As the father of a “rising senior,” I have two major objectives during the next year: help Aidan get into college and figure out how pay for his education.
These two topics will occupy much of my reading, and, presumably, blog writing during at least the next couple of weeks.
Fortunately, I have a lot of resources from which to choose.
I began this part of my parental education with Bill Mayher’s The College Admissions Mystique. In addition to having an attractive yellow cover with a laudatory blurb from the headmaster of Lake Forest Academy, the book also has a back view of a son walking away from his parents, who stand arm-in-arm, and toward the Olympian college he will attend (The Greek-looking building is back-lit by the sun in a way that would make Apollo envious.).
In other words, after having judged the book by its cover and title, I dove right into the contents.
They were quite helpful.
A veteran of three decades of admissions at tony prep schools in New York and Massachusetts, Mayher gives a relatively down-to-earth and accessible guide to the process on which we are embarked.
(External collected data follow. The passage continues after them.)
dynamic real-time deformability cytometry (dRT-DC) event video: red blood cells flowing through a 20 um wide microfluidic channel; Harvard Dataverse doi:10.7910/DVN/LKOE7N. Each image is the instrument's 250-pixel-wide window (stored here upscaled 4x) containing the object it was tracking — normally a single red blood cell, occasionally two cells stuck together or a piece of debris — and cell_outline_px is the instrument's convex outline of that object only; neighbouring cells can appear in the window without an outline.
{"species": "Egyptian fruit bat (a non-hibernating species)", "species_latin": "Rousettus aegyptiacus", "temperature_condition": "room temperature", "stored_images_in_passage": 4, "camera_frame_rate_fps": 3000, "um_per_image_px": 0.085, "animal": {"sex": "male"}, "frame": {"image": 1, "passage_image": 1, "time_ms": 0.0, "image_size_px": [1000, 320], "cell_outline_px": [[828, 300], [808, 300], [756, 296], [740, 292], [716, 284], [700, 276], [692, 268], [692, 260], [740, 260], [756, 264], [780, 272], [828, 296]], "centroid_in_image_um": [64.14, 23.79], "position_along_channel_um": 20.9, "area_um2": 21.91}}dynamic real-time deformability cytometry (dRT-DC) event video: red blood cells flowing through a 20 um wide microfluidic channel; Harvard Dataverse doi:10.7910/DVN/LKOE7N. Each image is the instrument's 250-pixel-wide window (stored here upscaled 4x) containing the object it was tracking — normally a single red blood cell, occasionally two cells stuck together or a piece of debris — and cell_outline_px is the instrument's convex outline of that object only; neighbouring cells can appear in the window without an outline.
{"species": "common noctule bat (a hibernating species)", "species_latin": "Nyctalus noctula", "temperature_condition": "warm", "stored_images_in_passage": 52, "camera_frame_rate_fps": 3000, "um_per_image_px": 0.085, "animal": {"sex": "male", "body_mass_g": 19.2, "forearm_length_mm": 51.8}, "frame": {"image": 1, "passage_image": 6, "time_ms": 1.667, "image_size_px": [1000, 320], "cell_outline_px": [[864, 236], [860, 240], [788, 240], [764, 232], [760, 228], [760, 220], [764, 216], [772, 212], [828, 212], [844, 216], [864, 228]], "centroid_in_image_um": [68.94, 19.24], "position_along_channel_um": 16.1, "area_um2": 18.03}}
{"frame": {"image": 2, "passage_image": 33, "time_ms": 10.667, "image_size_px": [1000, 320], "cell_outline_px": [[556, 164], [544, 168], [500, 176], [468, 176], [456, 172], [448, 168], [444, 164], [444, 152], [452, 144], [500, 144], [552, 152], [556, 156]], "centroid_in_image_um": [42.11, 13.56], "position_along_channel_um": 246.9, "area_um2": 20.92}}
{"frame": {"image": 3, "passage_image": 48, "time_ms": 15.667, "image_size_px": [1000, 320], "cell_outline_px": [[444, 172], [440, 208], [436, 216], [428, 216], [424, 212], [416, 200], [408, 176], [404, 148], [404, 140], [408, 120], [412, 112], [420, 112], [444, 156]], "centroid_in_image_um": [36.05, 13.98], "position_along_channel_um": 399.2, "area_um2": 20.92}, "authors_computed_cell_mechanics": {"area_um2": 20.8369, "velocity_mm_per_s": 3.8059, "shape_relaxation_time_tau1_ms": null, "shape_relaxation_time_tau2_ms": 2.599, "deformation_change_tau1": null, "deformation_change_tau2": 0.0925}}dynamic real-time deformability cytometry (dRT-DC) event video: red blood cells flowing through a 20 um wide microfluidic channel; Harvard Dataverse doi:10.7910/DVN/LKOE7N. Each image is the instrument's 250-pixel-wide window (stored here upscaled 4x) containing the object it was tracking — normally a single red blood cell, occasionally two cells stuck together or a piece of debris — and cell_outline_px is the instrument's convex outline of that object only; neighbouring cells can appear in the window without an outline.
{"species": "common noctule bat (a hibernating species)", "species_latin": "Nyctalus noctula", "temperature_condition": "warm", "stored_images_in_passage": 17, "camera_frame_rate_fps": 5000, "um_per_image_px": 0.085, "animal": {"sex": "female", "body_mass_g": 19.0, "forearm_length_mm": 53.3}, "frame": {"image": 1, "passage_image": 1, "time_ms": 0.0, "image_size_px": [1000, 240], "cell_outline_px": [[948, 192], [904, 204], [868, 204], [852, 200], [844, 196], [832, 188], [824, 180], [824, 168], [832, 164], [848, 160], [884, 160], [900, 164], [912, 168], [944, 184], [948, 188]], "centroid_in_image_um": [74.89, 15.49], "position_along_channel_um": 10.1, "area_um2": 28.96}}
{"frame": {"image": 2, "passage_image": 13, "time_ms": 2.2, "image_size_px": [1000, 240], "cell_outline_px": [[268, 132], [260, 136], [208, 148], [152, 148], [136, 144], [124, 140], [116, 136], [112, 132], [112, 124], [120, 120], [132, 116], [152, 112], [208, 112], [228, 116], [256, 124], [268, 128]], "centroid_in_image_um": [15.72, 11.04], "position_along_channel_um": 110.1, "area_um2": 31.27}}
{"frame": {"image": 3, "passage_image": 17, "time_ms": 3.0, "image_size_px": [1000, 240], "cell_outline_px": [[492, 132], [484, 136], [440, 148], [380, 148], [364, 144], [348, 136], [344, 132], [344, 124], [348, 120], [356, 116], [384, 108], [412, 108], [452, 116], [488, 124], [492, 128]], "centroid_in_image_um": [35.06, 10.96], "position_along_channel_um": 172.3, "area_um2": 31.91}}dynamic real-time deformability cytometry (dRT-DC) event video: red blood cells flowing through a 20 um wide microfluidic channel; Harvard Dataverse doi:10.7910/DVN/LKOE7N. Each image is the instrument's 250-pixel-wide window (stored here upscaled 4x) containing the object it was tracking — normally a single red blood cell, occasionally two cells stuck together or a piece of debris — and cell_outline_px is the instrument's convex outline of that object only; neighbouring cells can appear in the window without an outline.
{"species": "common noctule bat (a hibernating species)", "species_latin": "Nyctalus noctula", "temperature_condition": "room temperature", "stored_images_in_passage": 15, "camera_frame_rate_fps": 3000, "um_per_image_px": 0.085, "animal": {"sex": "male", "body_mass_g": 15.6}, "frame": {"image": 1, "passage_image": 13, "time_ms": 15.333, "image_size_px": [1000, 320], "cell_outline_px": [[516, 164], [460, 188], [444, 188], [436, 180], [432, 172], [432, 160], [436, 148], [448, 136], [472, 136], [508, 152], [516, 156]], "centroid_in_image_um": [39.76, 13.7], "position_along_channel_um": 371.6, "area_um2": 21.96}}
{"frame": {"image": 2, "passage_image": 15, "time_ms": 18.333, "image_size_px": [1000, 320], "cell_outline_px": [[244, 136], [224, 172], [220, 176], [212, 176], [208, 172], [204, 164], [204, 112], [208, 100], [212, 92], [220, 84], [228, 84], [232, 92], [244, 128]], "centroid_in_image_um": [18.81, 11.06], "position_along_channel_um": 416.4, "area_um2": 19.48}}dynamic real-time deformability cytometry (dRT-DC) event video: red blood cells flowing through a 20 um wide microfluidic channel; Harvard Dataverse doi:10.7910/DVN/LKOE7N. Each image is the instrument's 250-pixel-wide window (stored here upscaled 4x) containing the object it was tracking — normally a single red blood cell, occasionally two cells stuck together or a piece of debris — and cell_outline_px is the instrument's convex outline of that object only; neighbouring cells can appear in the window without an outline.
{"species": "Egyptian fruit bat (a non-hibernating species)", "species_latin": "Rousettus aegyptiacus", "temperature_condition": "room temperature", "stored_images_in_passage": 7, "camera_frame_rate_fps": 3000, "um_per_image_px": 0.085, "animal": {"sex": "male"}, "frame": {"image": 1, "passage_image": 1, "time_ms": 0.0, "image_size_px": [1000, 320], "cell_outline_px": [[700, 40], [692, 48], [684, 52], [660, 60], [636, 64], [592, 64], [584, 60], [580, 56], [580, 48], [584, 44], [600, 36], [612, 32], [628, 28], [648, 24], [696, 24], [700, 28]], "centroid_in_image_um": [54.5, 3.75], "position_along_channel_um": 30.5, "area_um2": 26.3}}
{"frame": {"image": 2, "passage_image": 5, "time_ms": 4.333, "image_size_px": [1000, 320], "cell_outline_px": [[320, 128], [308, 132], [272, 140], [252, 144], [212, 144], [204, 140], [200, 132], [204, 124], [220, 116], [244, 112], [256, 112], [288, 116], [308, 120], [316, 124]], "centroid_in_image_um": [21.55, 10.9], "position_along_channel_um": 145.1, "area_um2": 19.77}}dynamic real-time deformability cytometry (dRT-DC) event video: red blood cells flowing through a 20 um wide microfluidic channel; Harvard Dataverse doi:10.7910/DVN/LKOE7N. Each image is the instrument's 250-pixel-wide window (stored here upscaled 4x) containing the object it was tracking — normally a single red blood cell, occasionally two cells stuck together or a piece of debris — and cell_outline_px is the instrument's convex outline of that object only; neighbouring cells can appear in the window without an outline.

He emphasizes the importance of finding a school that is the right fit for the young learn, of thinking of the years from 18 to 26 as a patchwork of experiences, rather than college admissions as a goal unto itself, and of not getting into the prestige frenzy.
Mayher, who at one point in his career got a leave to research ‘senioritis,’, writes in different places in the book to parents and to the students about what they need to do. I particularly appreciated his suggestions that students construct a list of schools that have consistent elements, but a range of selectivity, as well as his questioning the assumption that increased selectivity necessarily means a higher quality of education.
The book has some weak spots. The generalizing from prep school to the universe can always be tricky.
Mayher’s Who Gets in and Why chapter promised more than it delivered. Other than a quick discussion of “hooks” that let applicants stand out from their peers, he simply suggested to check out a school’s profile. Published in 1998, the work’s assertion that parents may not be comfortable on the Internet likely needs revision, and his description of the godlike qualities some parents ascribe to guidance counselors certainly didn’t match my experience.
These faults aside, although Mayher may not have demystified the mystique, he did draw on his experience to provide a useful, if slightly skewed, view of the admissions word universe.
Next on the list: The Debt Free Graduate.